*PROBLEM DETAILS*. Starting at the line below holding "Nacional da Consciência Negra é" and stopping at the line holding "TRE-SP condena Lula por campanha", print every line exactly, both ends included, and leave the rest out.

==================================================

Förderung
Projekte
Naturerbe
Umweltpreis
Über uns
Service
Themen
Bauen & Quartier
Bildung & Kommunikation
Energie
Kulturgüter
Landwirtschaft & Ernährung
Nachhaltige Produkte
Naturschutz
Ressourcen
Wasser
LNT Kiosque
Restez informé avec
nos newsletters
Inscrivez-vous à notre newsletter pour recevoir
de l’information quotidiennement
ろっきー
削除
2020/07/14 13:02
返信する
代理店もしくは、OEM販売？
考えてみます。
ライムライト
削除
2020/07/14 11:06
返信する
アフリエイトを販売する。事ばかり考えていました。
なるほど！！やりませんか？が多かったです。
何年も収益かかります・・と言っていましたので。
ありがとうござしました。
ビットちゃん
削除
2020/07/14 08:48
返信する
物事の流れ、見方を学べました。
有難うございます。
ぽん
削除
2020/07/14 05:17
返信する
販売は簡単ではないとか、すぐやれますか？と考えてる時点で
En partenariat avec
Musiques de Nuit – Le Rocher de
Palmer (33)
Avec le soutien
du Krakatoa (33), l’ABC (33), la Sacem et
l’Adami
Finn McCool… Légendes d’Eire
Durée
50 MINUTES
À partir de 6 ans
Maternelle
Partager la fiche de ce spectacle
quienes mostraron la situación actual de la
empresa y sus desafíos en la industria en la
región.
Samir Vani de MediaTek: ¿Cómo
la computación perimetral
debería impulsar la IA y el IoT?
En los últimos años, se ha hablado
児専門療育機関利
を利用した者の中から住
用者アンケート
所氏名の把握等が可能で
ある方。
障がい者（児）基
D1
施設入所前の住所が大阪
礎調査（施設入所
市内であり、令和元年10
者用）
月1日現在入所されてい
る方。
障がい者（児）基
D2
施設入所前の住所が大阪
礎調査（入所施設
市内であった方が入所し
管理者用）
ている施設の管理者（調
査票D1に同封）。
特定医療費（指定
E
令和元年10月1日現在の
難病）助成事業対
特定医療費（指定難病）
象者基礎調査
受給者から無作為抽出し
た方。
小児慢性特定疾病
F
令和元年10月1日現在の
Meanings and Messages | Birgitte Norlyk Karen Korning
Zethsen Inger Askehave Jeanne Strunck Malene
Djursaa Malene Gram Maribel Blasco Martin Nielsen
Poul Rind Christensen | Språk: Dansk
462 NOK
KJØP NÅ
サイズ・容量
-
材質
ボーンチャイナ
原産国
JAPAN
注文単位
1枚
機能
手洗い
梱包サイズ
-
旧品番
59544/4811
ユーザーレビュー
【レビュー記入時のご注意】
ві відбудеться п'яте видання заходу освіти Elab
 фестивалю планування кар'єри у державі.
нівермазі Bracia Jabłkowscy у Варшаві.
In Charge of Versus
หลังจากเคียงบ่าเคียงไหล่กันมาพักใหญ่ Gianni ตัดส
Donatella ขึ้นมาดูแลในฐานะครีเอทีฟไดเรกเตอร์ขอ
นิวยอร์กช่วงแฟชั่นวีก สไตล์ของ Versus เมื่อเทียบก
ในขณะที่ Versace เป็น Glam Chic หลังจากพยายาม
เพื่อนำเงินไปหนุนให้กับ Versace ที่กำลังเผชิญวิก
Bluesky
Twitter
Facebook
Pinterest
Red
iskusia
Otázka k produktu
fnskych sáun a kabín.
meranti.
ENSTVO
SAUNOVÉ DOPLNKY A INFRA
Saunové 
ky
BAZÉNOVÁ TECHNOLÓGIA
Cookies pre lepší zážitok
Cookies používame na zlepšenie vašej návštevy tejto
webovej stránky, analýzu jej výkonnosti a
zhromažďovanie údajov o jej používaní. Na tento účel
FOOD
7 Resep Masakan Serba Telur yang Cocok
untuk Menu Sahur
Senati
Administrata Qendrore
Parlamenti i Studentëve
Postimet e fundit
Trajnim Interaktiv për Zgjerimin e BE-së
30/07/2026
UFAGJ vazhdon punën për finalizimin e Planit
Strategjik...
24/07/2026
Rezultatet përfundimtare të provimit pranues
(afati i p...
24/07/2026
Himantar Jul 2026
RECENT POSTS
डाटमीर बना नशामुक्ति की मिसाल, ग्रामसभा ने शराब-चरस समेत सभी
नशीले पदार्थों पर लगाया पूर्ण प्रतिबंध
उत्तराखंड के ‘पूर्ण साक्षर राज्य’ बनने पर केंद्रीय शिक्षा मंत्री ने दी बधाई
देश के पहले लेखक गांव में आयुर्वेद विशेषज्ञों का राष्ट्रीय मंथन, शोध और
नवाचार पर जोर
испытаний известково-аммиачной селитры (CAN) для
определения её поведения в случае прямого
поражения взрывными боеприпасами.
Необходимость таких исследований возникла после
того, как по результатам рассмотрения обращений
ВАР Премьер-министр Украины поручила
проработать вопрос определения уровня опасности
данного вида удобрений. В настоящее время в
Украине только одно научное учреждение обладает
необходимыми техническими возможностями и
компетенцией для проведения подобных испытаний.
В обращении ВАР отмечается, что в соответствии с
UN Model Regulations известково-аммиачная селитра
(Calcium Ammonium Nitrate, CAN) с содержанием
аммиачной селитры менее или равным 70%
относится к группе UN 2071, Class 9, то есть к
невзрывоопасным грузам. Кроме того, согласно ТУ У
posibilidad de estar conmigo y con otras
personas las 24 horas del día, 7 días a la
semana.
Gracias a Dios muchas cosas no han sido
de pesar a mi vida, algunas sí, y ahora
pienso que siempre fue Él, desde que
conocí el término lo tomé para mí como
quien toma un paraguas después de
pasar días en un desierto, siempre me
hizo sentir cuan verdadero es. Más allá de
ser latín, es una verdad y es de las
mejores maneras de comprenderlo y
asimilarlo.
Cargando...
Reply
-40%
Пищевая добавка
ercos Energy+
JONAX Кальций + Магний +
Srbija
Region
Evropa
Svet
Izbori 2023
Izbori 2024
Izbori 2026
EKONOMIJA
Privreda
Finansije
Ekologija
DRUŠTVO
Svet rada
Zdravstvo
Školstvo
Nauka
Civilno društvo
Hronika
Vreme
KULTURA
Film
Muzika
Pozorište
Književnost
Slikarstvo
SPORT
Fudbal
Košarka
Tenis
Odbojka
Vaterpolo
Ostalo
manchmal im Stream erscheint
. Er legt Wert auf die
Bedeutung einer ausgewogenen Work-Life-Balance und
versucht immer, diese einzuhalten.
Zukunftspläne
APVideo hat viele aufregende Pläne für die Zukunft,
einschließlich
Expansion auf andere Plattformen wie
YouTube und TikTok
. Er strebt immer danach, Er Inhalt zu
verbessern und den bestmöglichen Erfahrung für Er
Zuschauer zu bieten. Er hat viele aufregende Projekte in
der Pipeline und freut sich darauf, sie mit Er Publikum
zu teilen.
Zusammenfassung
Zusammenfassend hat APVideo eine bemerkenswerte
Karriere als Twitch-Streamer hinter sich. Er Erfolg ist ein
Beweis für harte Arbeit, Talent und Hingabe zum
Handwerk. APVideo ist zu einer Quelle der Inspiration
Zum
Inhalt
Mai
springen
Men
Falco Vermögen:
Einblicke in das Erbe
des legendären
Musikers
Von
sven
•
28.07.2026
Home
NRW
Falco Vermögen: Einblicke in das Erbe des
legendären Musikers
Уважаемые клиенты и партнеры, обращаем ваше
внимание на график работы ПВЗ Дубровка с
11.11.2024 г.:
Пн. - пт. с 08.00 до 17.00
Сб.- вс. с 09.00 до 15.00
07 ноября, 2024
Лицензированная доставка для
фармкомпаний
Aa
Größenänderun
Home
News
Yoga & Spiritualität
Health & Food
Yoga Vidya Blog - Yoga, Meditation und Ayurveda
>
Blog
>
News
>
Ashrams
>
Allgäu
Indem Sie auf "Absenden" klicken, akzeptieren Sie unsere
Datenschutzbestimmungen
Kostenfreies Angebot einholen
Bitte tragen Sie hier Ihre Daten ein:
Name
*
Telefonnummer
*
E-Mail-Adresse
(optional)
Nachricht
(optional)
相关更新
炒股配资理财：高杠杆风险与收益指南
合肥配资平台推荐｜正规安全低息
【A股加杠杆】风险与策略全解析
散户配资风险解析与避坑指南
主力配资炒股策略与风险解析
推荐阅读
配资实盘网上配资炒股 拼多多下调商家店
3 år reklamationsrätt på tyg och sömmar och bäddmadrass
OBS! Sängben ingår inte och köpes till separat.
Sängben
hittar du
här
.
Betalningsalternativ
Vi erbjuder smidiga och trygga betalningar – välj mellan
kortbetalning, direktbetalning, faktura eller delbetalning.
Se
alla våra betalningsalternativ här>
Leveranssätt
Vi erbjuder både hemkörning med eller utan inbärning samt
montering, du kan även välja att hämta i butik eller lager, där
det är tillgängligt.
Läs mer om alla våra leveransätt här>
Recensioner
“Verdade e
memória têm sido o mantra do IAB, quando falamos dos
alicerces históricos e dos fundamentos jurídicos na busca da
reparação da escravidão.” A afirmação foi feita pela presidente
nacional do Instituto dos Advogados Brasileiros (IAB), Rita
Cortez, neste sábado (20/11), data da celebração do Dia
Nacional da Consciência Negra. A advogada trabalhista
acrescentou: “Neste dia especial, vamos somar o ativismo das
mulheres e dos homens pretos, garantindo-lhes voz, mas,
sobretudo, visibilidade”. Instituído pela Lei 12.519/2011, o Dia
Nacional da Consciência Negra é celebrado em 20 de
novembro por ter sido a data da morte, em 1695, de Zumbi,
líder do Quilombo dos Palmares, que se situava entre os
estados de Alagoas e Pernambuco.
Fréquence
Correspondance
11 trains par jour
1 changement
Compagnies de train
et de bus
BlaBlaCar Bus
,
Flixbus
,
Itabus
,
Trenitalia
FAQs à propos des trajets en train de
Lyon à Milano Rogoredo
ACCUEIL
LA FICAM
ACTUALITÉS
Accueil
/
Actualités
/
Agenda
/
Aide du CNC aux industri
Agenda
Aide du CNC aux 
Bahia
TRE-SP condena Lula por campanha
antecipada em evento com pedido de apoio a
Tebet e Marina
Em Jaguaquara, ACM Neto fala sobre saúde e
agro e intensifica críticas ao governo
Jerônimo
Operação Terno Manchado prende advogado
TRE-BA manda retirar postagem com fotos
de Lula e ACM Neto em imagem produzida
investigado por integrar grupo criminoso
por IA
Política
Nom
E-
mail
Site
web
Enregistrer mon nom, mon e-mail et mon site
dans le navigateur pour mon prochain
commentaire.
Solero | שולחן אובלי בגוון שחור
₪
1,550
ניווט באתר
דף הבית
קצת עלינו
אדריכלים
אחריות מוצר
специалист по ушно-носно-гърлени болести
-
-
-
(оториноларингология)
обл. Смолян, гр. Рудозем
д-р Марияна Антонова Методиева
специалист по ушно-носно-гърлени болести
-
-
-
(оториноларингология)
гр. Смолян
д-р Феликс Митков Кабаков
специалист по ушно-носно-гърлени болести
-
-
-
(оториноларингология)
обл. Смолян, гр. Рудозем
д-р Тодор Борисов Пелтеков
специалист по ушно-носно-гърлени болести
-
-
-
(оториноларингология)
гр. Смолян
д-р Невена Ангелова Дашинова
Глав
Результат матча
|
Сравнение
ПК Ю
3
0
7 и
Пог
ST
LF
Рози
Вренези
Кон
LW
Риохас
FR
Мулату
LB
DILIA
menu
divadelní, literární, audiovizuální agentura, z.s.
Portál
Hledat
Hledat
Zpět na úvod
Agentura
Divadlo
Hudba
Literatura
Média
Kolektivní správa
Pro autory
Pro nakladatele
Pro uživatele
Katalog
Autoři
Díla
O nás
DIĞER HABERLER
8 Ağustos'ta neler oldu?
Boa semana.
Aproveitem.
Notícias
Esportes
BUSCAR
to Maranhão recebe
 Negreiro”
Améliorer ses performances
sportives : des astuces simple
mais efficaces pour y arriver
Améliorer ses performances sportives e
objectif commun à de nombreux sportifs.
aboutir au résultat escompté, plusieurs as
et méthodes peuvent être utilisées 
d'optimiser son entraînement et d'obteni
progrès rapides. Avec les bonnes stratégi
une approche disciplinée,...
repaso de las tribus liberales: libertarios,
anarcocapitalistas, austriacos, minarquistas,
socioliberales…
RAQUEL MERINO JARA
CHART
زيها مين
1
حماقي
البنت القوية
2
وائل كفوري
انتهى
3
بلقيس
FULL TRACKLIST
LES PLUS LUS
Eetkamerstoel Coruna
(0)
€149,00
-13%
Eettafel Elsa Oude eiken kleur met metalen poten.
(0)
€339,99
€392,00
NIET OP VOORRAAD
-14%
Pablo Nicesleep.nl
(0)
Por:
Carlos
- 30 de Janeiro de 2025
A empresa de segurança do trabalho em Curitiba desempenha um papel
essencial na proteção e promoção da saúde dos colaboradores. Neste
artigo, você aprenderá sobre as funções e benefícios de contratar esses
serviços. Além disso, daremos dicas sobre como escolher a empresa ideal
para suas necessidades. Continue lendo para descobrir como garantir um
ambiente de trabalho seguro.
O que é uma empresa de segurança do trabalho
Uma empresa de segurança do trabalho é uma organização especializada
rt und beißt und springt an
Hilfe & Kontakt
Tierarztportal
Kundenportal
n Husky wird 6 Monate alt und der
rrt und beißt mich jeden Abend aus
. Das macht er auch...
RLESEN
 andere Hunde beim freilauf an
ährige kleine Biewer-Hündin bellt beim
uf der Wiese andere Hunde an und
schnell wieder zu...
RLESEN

==================================================

*EXPECTED ANSWER*.
Nacional da Consciência Negra é celebrado em 20 de
novembro por ter sido a data da morte, em 1695, de Zumbi,
líder do Quilombo dos Palmares, que se situava entre os
estados de Alagoas e Pernambuco.
Fréquence
Correspondance
11 trains par jour
1 changement
Compagnies de train
et de bus
BlaBlaCar Bus
,
Flixbus
,
Itabus
,
Trenitalia
FAQs à propos des trajets en train de
Lyon à Milano Rogoredo
ACCUEIL
LA FICAM
ACTUALITÉS
Accueil
/
Actualités
/
Agenda
/
Aide du CNC aux industri
Agenda
Aide du CNC aux 
Bahia
TRE-SP condena Lula por campanha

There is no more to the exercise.